REGEXVAULTv2.0
Identity & PII/Health Identifiers
Verified Safe

Australian Medicare Number Regex for JavaScript

/^([2-6][0-9]{9})(?:\s*([1-9]))?$/

What this pattern does

This page provides a well-structured, multi-part regular expression for matching australian medicare number, ported and verified for JavaScript. Identity and credential patterns need both correctness and safety, since they're frequent targets for adversarial input.
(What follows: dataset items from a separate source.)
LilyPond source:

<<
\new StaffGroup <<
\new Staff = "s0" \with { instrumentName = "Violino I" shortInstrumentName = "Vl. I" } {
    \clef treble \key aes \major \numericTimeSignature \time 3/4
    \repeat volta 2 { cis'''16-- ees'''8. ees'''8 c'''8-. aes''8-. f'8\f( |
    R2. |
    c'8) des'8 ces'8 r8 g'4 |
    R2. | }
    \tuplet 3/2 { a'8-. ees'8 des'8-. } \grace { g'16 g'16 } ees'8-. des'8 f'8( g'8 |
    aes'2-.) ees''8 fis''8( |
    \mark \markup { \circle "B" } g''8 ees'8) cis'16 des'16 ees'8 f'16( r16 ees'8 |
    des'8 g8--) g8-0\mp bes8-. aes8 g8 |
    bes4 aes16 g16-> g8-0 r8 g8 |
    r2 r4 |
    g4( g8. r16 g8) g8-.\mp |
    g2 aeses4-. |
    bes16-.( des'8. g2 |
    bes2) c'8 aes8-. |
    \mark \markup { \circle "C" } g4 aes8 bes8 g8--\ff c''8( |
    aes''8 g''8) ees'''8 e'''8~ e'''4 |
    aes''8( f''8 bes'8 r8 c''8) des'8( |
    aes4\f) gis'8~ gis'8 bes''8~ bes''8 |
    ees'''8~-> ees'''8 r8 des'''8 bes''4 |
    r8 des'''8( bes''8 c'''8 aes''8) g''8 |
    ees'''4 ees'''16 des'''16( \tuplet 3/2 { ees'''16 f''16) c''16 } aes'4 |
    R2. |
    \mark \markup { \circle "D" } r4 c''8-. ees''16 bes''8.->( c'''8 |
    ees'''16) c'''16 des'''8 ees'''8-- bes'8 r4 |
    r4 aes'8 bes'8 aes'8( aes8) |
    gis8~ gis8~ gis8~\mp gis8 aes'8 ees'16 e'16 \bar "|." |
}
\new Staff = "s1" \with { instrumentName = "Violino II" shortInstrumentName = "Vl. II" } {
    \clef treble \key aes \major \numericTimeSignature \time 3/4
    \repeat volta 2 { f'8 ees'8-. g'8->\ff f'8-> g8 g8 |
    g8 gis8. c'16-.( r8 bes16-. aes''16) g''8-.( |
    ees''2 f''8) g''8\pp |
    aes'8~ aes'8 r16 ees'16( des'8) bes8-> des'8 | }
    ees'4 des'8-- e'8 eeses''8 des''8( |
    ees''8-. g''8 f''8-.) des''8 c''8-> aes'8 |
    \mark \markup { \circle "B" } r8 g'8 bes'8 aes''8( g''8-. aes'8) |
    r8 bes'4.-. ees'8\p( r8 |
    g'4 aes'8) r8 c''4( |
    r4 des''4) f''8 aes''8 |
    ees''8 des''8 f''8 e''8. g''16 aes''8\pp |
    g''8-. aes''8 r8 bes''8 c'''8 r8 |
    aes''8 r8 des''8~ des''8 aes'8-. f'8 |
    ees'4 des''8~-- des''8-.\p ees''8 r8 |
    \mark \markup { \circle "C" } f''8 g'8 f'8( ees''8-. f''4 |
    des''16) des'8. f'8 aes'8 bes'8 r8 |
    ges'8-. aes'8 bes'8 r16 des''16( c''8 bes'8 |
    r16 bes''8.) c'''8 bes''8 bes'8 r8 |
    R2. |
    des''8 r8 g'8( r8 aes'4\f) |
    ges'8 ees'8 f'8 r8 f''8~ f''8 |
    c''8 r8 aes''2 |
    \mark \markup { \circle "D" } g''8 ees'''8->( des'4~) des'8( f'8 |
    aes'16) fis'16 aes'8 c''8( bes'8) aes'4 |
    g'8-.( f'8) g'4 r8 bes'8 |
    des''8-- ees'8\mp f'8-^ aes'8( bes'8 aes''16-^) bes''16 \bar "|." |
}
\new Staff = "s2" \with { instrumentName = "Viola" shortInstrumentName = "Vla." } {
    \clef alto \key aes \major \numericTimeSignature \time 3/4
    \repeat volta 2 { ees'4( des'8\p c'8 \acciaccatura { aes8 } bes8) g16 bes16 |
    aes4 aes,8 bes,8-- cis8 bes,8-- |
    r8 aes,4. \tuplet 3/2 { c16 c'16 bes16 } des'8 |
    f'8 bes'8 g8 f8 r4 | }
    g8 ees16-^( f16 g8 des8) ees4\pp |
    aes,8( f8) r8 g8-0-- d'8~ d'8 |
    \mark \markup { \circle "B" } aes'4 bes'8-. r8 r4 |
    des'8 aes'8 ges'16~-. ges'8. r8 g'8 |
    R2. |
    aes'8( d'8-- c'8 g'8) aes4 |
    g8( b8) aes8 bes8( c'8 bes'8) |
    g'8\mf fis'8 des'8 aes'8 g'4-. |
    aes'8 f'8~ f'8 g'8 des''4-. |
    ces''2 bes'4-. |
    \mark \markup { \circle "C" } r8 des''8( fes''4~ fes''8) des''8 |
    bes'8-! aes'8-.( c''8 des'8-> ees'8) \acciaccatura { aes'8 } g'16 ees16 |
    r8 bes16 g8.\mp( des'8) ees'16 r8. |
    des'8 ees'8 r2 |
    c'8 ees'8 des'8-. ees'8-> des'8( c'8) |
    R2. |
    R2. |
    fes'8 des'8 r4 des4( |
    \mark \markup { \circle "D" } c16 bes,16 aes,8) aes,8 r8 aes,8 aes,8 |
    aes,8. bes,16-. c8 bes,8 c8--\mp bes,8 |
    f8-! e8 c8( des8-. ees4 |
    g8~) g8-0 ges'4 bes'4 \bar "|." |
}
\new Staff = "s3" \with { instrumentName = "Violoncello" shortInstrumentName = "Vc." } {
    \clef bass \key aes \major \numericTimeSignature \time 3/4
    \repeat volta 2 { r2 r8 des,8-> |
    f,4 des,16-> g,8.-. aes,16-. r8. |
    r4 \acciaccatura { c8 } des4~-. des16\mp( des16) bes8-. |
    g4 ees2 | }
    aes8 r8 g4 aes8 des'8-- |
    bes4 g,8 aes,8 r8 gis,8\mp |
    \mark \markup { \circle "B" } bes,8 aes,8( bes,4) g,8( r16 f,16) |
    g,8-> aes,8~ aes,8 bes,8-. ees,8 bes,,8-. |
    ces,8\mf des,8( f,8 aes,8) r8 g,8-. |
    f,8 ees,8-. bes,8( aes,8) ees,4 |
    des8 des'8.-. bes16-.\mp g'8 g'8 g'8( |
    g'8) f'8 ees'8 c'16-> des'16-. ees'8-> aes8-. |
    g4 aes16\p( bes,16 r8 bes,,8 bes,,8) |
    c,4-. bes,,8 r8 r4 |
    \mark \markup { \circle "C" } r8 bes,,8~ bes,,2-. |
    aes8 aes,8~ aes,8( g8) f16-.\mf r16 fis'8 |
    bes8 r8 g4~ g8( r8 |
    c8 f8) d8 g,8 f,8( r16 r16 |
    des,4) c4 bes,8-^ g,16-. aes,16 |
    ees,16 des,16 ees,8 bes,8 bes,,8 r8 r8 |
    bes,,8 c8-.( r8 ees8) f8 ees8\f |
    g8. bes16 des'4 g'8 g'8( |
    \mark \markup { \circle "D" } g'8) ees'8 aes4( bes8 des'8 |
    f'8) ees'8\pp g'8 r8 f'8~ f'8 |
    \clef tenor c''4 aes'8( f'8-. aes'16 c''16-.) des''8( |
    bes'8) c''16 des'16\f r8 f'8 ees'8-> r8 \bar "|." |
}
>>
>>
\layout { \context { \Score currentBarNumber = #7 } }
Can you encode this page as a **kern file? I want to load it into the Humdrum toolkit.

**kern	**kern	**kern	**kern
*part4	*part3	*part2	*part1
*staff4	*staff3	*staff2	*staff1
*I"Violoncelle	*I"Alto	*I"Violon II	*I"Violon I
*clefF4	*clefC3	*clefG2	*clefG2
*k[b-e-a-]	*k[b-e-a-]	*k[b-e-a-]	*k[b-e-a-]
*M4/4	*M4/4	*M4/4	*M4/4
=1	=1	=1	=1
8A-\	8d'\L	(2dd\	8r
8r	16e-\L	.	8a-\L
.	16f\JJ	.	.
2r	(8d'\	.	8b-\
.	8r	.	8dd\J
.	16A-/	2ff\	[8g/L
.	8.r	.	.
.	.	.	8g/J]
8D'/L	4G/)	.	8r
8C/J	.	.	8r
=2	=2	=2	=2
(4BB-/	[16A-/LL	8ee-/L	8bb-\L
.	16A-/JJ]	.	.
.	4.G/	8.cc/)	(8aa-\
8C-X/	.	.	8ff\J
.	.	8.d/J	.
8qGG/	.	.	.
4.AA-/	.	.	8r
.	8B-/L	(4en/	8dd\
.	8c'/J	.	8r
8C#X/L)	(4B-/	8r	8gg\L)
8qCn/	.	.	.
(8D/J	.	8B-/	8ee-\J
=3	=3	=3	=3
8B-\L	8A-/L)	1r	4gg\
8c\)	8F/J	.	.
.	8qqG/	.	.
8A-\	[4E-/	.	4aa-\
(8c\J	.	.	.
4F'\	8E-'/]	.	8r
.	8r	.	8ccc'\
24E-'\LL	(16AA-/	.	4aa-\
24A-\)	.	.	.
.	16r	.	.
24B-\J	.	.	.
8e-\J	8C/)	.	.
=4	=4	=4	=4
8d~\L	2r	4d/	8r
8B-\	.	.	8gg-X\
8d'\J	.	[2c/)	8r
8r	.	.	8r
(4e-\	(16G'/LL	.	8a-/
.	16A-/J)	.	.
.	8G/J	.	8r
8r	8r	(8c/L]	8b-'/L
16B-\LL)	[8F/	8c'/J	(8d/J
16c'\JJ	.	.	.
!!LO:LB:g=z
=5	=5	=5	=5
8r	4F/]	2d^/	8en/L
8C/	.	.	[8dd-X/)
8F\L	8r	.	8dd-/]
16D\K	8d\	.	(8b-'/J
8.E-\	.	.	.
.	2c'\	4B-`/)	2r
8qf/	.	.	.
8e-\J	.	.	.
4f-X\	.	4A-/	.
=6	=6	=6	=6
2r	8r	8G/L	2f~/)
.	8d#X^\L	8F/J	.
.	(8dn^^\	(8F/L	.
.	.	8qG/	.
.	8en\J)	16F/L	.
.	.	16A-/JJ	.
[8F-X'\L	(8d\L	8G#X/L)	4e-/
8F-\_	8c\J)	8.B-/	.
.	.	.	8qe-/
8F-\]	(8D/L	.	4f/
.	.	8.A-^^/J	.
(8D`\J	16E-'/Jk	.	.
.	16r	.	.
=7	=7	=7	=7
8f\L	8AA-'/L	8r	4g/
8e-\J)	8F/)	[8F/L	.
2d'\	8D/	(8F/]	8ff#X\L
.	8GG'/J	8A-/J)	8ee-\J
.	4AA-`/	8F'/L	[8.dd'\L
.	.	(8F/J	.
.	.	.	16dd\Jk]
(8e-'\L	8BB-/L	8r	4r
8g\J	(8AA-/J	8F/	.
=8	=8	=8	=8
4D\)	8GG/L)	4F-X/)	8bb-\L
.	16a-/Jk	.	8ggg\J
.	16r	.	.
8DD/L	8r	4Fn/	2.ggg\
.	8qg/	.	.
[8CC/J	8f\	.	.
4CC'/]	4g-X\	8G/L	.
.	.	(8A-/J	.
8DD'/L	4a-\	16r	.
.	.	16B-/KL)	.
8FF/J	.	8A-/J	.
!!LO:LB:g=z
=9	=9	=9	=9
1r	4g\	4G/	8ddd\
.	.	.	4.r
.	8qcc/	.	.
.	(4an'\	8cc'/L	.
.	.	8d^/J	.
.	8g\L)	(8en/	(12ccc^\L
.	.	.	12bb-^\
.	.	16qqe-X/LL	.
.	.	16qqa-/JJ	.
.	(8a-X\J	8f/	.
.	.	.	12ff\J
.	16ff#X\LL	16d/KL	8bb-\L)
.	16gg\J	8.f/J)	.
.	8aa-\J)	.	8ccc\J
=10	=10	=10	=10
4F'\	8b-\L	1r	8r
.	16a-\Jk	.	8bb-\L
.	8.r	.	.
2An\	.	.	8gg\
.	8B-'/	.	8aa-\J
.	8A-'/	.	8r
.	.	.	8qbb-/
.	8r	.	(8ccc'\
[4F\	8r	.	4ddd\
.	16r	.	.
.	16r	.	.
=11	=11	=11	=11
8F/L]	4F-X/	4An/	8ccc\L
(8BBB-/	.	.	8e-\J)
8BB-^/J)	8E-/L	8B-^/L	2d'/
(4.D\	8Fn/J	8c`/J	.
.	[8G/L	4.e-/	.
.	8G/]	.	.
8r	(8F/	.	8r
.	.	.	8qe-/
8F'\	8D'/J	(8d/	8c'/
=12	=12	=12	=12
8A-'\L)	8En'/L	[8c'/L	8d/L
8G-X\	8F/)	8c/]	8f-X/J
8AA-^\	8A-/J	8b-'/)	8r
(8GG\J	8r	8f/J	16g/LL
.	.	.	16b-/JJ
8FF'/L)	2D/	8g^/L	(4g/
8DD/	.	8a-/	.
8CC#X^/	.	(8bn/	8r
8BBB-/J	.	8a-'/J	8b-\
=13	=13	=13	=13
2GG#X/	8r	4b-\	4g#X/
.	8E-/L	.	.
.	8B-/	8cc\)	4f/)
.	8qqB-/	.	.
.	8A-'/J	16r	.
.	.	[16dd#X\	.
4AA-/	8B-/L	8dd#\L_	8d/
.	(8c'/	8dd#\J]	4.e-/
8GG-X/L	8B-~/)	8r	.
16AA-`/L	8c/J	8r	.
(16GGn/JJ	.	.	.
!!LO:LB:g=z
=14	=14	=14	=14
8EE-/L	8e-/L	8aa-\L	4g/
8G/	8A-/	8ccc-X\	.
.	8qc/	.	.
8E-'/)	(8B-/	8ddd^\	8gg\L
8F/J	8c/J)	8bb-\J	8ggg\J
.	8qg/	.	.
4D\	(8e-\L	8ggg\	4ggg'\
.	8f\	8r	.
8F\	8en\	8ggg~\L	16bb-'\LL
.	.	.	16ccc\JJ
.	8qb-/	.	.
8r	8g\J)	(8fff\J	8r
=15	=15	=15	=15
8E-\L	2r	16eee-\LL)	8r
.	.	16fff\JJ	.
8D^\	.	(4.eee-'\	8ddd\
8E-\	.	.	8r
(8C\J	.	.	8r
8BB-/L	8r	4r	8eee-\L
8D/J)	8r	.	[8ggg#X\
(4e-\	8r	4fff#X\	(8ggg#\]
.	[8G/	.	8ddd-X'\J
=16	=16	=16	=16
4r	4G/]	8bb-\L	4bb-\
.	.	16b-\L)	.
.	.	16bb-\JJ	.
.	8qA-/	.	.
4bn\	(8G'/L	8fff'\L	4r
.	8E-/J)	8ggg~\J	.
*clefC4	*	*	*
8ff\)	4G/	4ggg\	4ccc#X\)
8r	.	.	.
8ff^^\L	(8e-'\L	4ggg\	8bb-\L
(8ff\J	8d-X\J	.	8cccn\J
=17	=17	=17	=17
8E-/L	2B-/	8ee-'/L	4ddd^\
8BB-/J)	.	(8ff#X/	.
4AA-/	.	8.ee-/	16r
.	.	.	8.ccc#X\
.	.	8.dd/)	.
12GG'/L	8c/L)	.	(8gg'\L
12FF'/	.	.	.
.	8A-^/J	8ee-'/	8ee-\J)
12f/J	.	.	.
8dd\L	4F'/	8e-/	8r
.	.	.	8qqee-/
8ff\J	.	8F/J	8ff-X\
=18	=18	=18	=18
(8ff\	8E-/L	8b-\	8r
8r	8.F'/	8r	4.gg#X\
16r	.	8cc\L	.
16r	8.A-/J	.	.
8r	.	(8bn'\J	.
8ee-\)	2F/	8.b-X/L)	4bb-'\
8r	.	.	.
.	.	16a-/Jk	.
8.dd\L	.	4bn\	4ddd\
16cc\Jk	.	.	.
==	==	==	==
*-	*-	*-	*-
The snippet below is ready to drop into your JavaScript project — whether you're validating in an Express middleware, a Next.js API route, or a client-side form.

Javascript Implementation

Javascript
// Australian Medicare Number
// ReDoS-safe | RegexVault — Identity & PII > Health Identifiers

const australianMedicareNumberRegex = /^([2-6][0-9]{9})(?:\s*([1-9]))?$/;

function validateAustralianMedicareNumber(input: string): boolean {
  return australianMedicareNumberRegex.test(input);
}

// Example
console.log(validateAustralianMedicareNumber("2123456701")); // true

Test Cases

Matches (Valid)
Rejects (Invalid)
21234567011123456701
2123456701 17123456701
6999999991212345670
2123456701121234567010
2123456701A

When to use this pattern

This pattern is drawn from the Identity & PII > Health Identifiers category and carries a ReDoS-safe certification. That matters for JavaScript developers because especially critical in long-running Node.js event loops where a ReDoS vulnerability can block the entire process. RegexVault audits patterns against known backtracking attack vectors, ensuring you have the necessary context before using this regex in a high-stakes production environment.

Common Pitfalls

The IRN distinguishes family members sharing a Medicare card. When storing, preserve both the 10-digit number and the IRN — the full reference is: XXXXXXXXXX/1 (where 1 is the cardholder, 2-9 are dependants).

Technical Notes

Australian Medicare numbers start with 2-6 (4=concessional). 10-digit number + 1-digit IRN (Individual Reference Number, 1-6, identifies individuals on a family card). Checksum: weighted sum of first 9 digits, compare to 10th. Services Australia assigns and validates.